As early as 1859, a Neapolitan newspaper, repeating a cliché of humour typical of the French and English presses, claimed the creation of the neologism «portraitmania» while describing the «baroque custom spreading amongst the fashionables of this superb city» that is the fashion of «business cards with portraits», the carte-de-visite, precisely.
In the sixties personalities with different status seemed achieving the same right to public visibility, mirrored in the catalogues and shops of photographers, booksellers and typographers. In fact, business cards of European rulers, their heirs and their families are usually offered alongside those of the main public figures, whether politicians (ministers, parliamentarians, diplomats, military), writers, artists, actors, actresses, dancers, singers, musicians, freaks and occasional protagonists of the daily chronicles.
The spread of the carte-de-visite as a “mass media” influenced the practice and language of the power representation too. Emblematic is the case of the Queen Victoria, “first media monarch”, thoroughly studied by John Plunkett as well as the features of the representation of politicians, party leaders and personalities in the Victorian Empire (J. Plunkett, Queen Victoria.

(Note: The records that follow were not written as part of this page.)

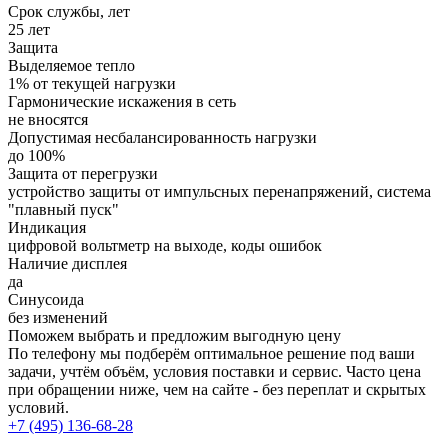
Срок службы, лет
25 лет
Защита
Выделяемое тепло
1% от текущей нагрузки
Гармонические искажения в сеть
не вносятся
Допустимая несбалансированность нагрузки
до 100%
Защита от перегрузки
устройство защиты от импульсных перенапряжений, система
"плавный пуск"
Индикация
цифровой вольтметр на выходе, коды ошибок
Наличие дисплея
да
Синусоида
без изменений
Поможем выбрать и предложим выгодную цену
По телефону мы подберём оптимальное решение под ваши
задачи, учтём объём, условия поставки и сервис. Часто цена
при обращении ниже, чем на сайте - без переплат и скрытых
условий.
+7 (495) 136-68-28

First media monarch, Oxford, 2003; Morgan, Material culture and the politics of personality in early Victorian England, in Journal of Victorian Culture, 2, 2012; H. Miller, Politics personified. Portraiture, caricature and visual culture in Britain, c. 1830-80, Manchester, 2015.
Our photo album gathers 50 albumin prints of the protagonists of the Italian Risorgimento starting from Vittorio Emanuele II, Cavour, Garibaldi and Mazzini, followed by ministers and senators of the new Kingdom, portraits of Napoleon III of the Grand Duke of Tuscany and the Duke of Parma, Empress Sissi, Lord Palmerston and Queen Victoria.

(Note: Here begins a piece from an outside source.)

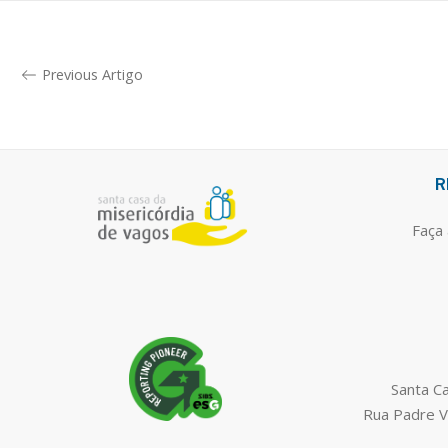
Previous Artigo
R
Faça 
Santa C
Rua Padre V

Particularly rare is the photographic portrait of Garibaldi taken by the French photographer Gustave Le Gray landed in Palermo together with Alexandre Dumas to follow the early stages of the Expedition of the Thousand. The photo served the Bourbonic State as a mug shot for the search of Garibaldi. The photo of Napoleon III and the Empress of France are also interesting as the first examples of carte-de-visite produced by the studio of Disdèri, granting him and the new format success and reputation. Particularly rare are also the photographic portraits of Garibaldi’s generals such as Stefano Türr, Medici and Menotti Garibaldi. The identified photographs come from ateliers in Florence, Turin, Naples, London and Paris and are documented around 1860-1865.